WHAT YOU SHOULD DO: Once you reach the line containing "fiestas del orgullo" in the entries below, write out that line and each one after it down to the line containing "Связаться с нами", exactly and with nothing added.

[Transcribed page contents]
►

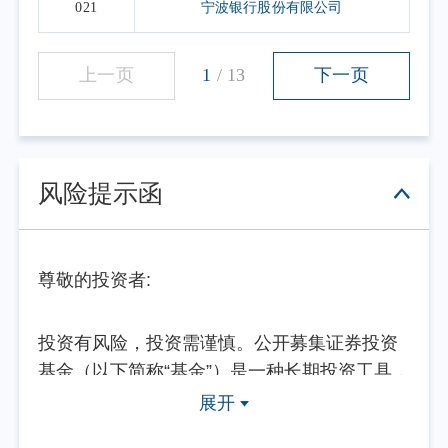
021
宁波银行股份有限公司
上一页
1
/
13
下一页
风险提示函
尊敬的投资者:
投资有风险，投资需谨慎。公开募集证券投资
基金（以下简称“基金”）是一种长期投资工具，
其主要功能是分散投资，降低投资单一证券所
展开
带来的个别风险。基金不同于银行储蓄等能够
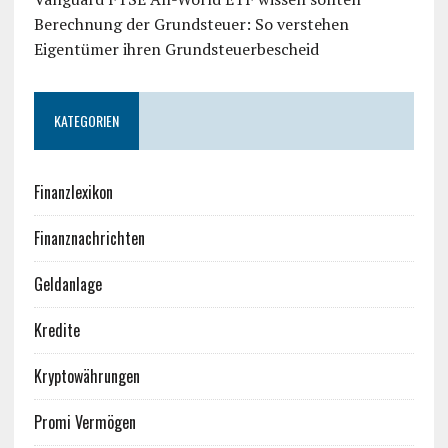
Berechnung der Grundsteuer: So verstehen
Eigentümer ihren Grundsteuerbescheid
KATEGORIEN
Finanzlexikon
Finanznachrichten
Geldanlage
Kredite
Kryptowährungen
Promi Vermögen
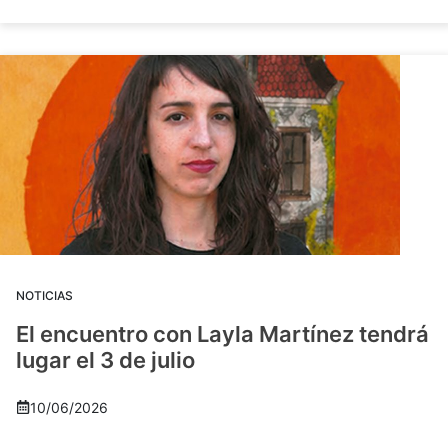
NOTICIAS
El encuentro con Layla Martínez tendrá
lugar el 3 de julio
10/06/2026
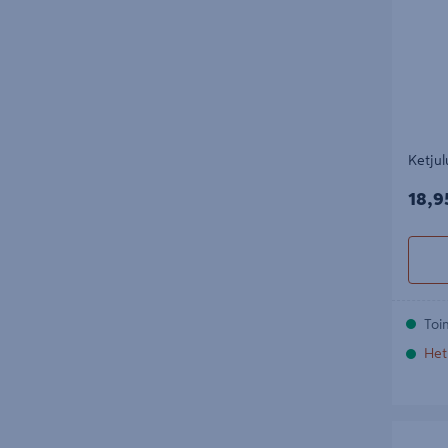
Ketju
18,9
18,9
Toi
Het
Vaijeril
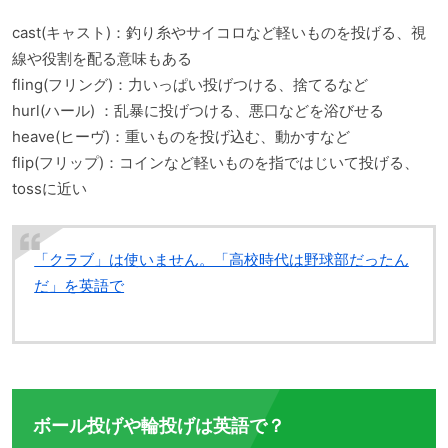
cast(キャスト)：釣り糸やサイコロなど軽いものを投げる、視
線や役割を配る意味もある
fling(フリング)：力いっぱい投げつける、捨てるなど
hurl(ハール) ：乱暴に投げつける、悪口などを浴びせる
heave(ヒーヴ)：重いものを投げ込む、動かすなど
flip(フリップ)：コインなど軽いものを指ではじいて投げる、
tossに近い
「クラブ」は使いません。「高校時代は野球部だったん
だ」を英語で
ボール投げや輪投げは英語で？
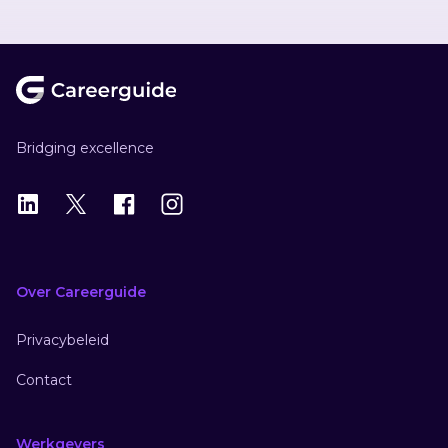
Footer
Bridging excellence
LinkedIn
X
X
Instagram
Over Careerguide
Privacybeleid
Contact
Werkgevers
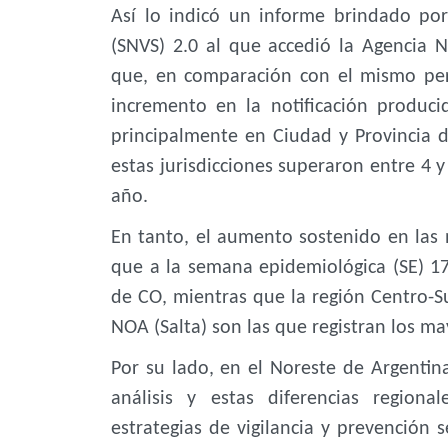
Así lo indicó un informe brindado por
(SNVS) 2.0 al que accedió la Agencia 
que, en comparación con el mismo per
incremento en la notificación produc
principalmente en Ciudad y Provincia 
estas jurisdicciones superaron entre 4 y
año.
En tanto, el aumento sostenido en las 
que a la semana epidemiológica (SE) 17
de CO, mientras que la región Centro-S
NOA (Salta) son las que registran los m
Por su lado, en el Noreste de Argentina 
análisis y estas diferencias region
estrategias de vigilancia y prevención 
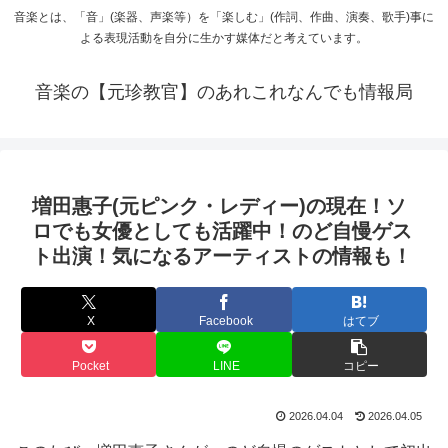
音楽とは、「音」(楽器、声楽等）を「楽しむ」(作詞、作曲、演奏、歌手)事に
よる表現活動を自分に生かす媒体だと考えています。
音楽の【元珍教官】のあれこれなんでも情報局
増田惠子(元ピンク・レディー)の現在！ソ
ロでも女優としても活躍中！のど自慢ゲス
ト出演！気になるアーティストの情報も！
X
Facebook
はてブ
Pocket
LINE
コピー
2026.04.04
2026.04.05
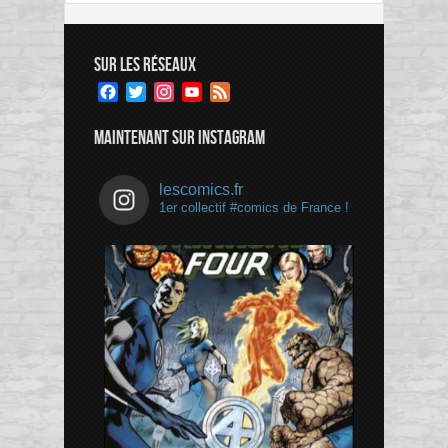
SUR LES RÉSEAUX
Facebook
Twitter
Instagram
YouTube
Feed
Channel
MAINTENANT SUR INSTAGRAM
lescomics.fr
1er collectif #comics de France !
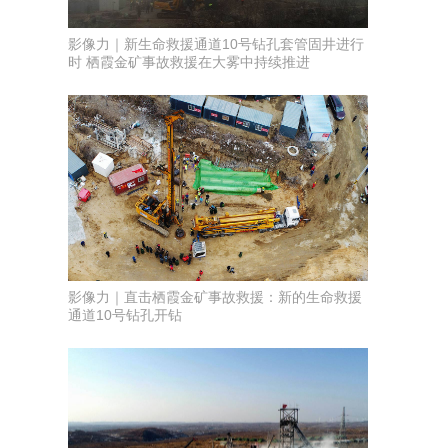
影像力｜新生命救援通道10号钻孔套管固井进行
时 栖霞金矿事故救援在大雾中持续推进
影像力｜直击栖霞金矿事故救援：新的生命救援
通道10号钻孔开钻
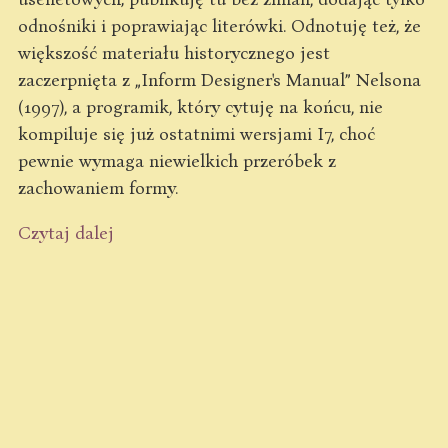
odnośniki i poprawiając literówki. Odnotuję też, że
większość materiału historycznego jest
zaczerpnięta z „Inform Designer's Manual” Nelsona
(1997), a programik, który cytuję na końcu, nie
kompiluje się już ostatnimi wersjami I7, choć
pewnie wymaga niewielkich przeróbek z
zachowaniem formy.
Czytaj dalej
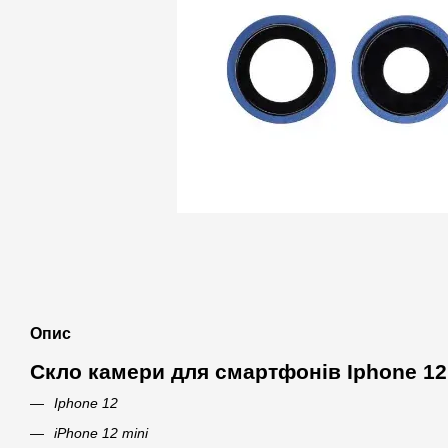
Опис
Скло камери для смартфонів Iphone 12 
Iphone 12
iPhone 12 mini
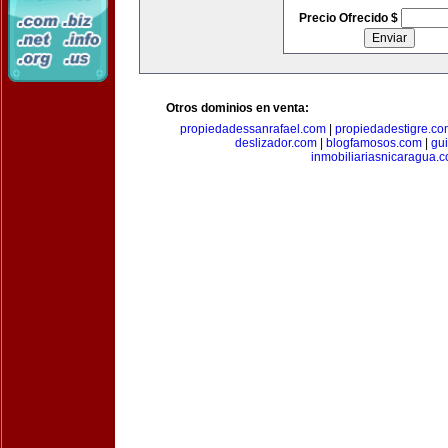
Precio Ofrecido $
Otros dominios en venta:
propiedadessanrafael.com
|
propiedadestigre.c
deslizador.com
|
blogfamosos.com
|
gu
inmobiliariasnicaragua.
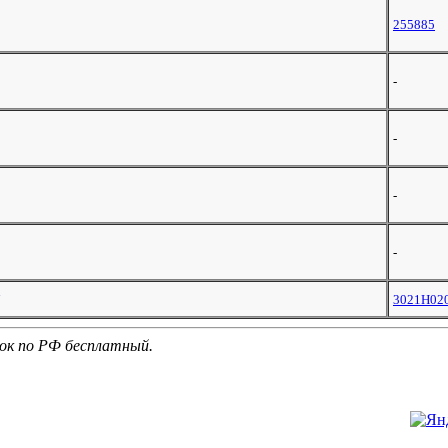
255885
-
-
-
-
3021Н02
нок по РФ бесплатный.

◄
►

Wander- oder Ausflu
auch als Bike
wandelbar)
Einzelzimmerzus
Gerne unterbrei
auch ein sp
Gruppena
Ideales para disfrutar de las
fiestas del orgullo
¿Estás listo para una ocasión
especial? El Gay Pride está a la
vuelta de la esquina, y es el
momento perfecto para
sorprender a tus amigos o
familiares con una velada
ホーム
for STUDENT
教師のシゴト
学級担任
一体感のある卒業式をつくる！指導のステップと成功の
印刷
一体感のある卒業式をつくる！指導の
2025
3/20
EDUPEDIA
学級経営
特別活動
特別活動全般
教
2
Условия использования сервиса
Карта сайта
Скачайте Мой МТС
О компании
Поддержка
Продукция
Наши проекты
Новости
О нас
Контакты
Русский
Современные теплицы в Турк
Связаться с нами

◄

YOUR RESPONSE:
fiestas del orgullo
¿Estás listo para una ocasión
especial? El Gay Pride está a la
vuelta de la esquina, y es el
momento perfecto para
sorprender a tus amigos o
familiares con una velada
ホーム
for STUDENT
教師のシゴト
学級担任
一体感のある卒業式をつくる！指導のステップと成功の
印刷
一体感のある卒業式をつくる！指導の
2025
3/20
EDUPEDIA
学級経営
特別活動
特別活動全般
教
2
Условия использования сервиса
Карта сайта
Скачайте Мой МТС
О компании
Поддержка
Продукция
Наши проекты
Новости
О нас
Контакты
Русский
Современные теплицы в Турк
Связаться с нами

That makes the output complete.